- Dishes like this will make you famous. (image: Washingtonian)
Top Chef, in spite of being a very good reality show, is still a reality show. While the one-in-sixteen shot at winning a hundred large is a nice bonus, the draw for contestants is the instant fame. Top Chef is two things for contestants: the closest you’re going to get to Padma Lakshmi before the restraining order, and a weekly advertisement for your talent.
Talent! That’s the reason I watch the show. With a few exceptions (Project Runway and So You Think You Can Dance among them), the “talent” of most reality competitors is a thick stomach for banal conversation and a fervent desire not to, under any circumstances, make friends here. (They’re still better, however, than the festering human pustules one can find in any reality show involving the words “real”, “MTV”, or “Kardashian”.)
But Thomas Keller didn’t need a reality show. Neither did Jean-Georges or Jose Andres. (Mario Batali became Mario due to the exposure, but don’t forget he was huge – puncraft – in NYC before that). Top Chef is one way to get famous in the culinary industry. The other is to be a really fucking good chef.
If Mike Isabella had opened Graffiato only on the strength of his two deep runs on Top Chef, I probably would have visited it as a curiosity. I did the same for Spike’s burger place (solid, but not the best in town). At least they’re repping DC cuisine, right? But there was another factordrawing me toward’s Graffiato, even beyond K’s frothing desire to go which led her to blow untold workhours planning her meal with the menu online. Good Italian is tough to find in DC, and this was not an untested quantity: I’d always been impressed by Isabella’s Mediterranean takes over multiple visits to Zaytinya.

Tucked onto the storefronts on the slow side of the Verizon Center, Graffiato's warehousey feel was crowded, but charming.
At Zaytinya, Isabella was living out Andres’ vision for upscale Greek and Middle Eastern. At Graffiato, it’s his play on Italian: Italian through the eyes of an Italian-American family, a Jersey family. It’s somewhere between Mulberry Street and the Via Vittorio.
And it blew me away.
You’re constantly hearing writers talk about the experience of food and how it can take you away to other places. I’ve had some great meals and taken some trips, but I don’t think I understood that until I ate at Graffiato. I’ve eaten foie gras; I’ve just never been to France.

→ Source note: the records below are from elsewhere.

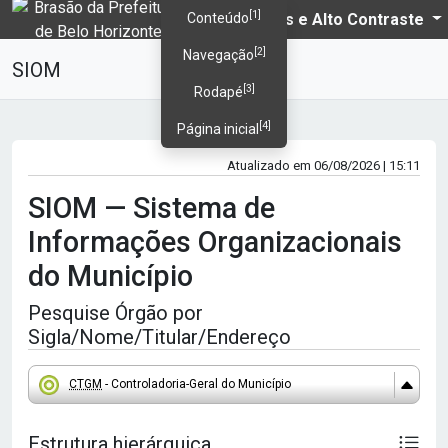
[1]
PBH
Temas e Alto Contraste
Conteúdo
[2]
Navegação
SIOM
[3]
Rodapé
[4]
Página inicial
Atualizado em 06/08/2026 | 15:11
SIOM — Sistema de
Informações Organizacionais
do Município
Pesquise Órgão por
Sigla/Nome/Titular/Endereço
CTGM
- Controladoria-Geral do Município
Estrutura hierárquica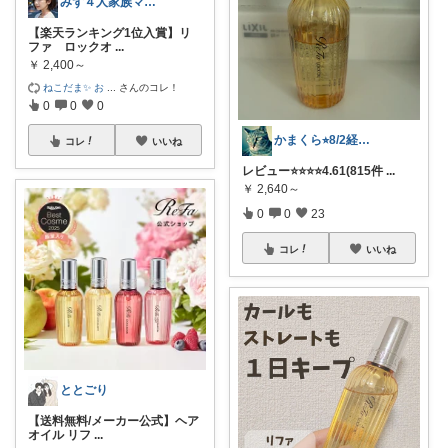
みず４人家族ママ★３０代子育て奮闘中🙆
【楽天ランキング1位入賞】リ
ファ ロックオ
...
￥
2,400～
ねこだま✨ お
...
さんのコレ！
0
0
0
かまくら⭐︎8/2経由購入感謝です
コレ
いいね
レビュー⭐️⭐️⭐️⭐️4.61(815件
...
￥
2,640～
0
0
23
コレ
いいね
ととごり
【送料無料/メーカー公式】ヘア
オイル リフ
...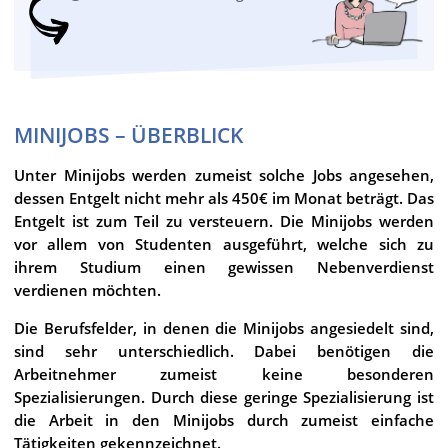
MINIJOBS – ÜBERBLICK
Unter Minijobs werden zumeist solche Jobs angesehen,
dessen Entgelt nicht mehr als 450€ im Monat beträgt. Das
Entgelt ist zum Teil zu versteuern. Die Minijobs werden
vor allem von Studenten ausgeführt, welche sich zu
ihrem Studium einen gewissen Nebenverdienst
verdienen möchten.
D
ie Berufsfelder, in denen die Minijobs angesiedelt sind,
sind sehr unterschiedlich. Dabei benötigen die
Arbeitnehmer zumeist keine besonderen
Spezialisierungen. Durch diese geringe Spezialisierung ist
die Arbeit in den Minijobs durch zumeist einfache
Tätigkeiten gekennzeichnet.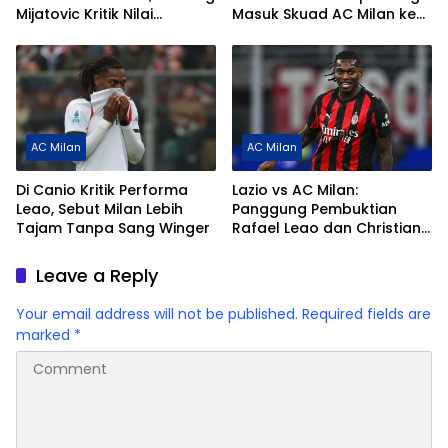
Mijatovic Kritik Nilai
Masuk Skuad AC Milan ke
Transfer Terlalu Rendah
Naples
AC Milan
AC Milan
Di Canio Kritik Performa
Lazio vs AC Milan:
Leao, Sebut Milan Lebih
Panggung Pembuktian
Tajam Tanpa Sang Winger
Rafael Leao dan Christian
Pulisic
Leave a Reply
Your email address will not be published.
Required fields are
marked
*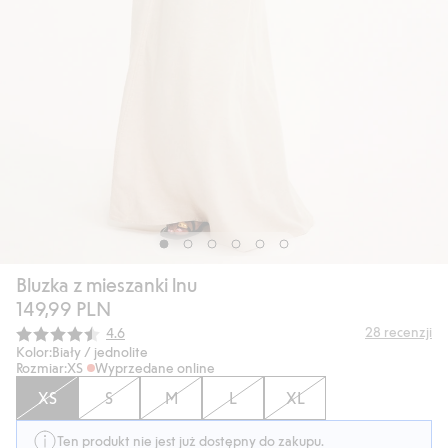
Bluzka z mieszanki lnu
149,99 PLN
Średnia ocena:
28
recenzji
4.6
Kolor:
Biały / jednolite
Rozmiar:
XS
Wyprzedane online
XS
S
M
L
XL
Ten produkt nie jest już dostępny do zakupu.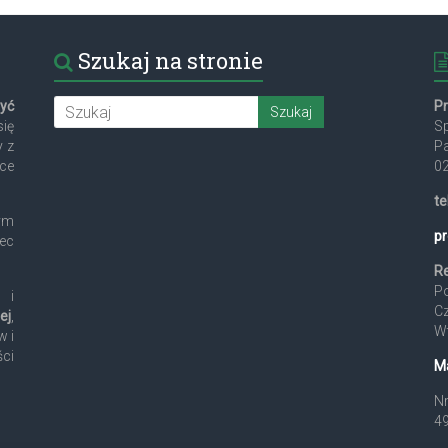
Szukaj na stronie
żyć
P
się
Sp
y z
P
yce
0
te
ym
pr
ec
R
Po
 i
Cz
ej
,
Wt
w i
ci
M
Nr
4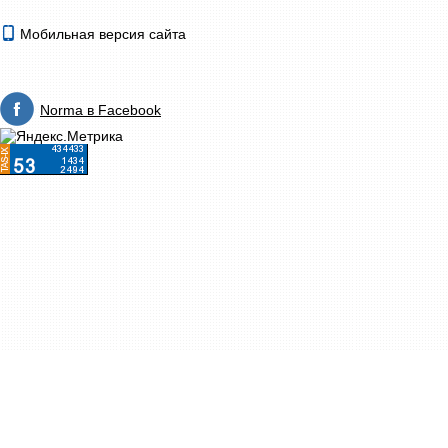
Мобильная версия сайта
Norma в Facebook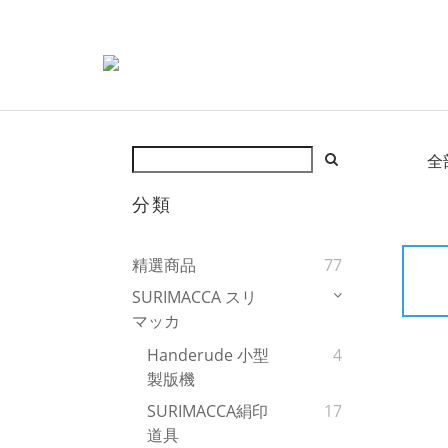
全
分類
精選商品
77
SURIMACCA スリ
マッカ
Handerude 小型
4
製版機
SURIMACCA絹印
17
道具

But I’ve been to my mother’s kitchen, and the roasted cauliflower and pecorino romano made my mouth water for her pasta y fagiole. I’ve been to Sorrento, and the sweet corn agnolotti, topped with chantrelle mushrooms, was feathery in my mouth, melty beautiful pasta laced with porky goodness. And the Jersey Shore pizza? By rights it should be a silly sideshow, topped with fried calamari and drizzled with red pepper aioli. In practice, it took me back to dinner with my grandparents, out at Laico’s in Jersey City, and for a few misty seconds I was lost in a memory of my family. (And it was damn delicious, at that.) By the time we got to his grandma’s gnocchi, I was blissed out – and yet I kept eating. I’m a sucker for saying it, but you could, actually, kind of taste the love. I will now unsubscribe from Bravo and say three Hail Riperts as penance.
There were no real misses on the menu. The polenta and meatballs were a little underwhelming, and honestly I thought the chicken thighs in pepperoni sauce (one of Isabella’s signature show dishes) weren’t as mindblowing as Tom Colicchio’s on-screen foodgasm made them out to be. Not perfect: but still excellent.
And the other little touches – the prosecco on tap, the off-menu zeppoles for dessert, and especially the olive oil emulsion that comes with the bread, all speak to Isabella’s top-to-bottom attention to detail. (That the bread doesn’t COME with the meal, so everybody can try it, is a rare misstep – especially given how good the sauces are. C’mon Mike!) It was crowded, but the server was on top of his game all night, and when the chef came out to make the rounds, I got to congratulate him on a job well done, which is the kind of thing that turns a great night into an unforgettable one.
Is Graffiato the best meal I’ve had in DC? No. That distinction is Restaurant Eve’s for their own particular brand of hyper-quality. But ask me the better question: is it the favorite meal I’ve had in DC? Well, if I’m to die tomorrow – sorry Eamon. I’m going back to Mike’s place.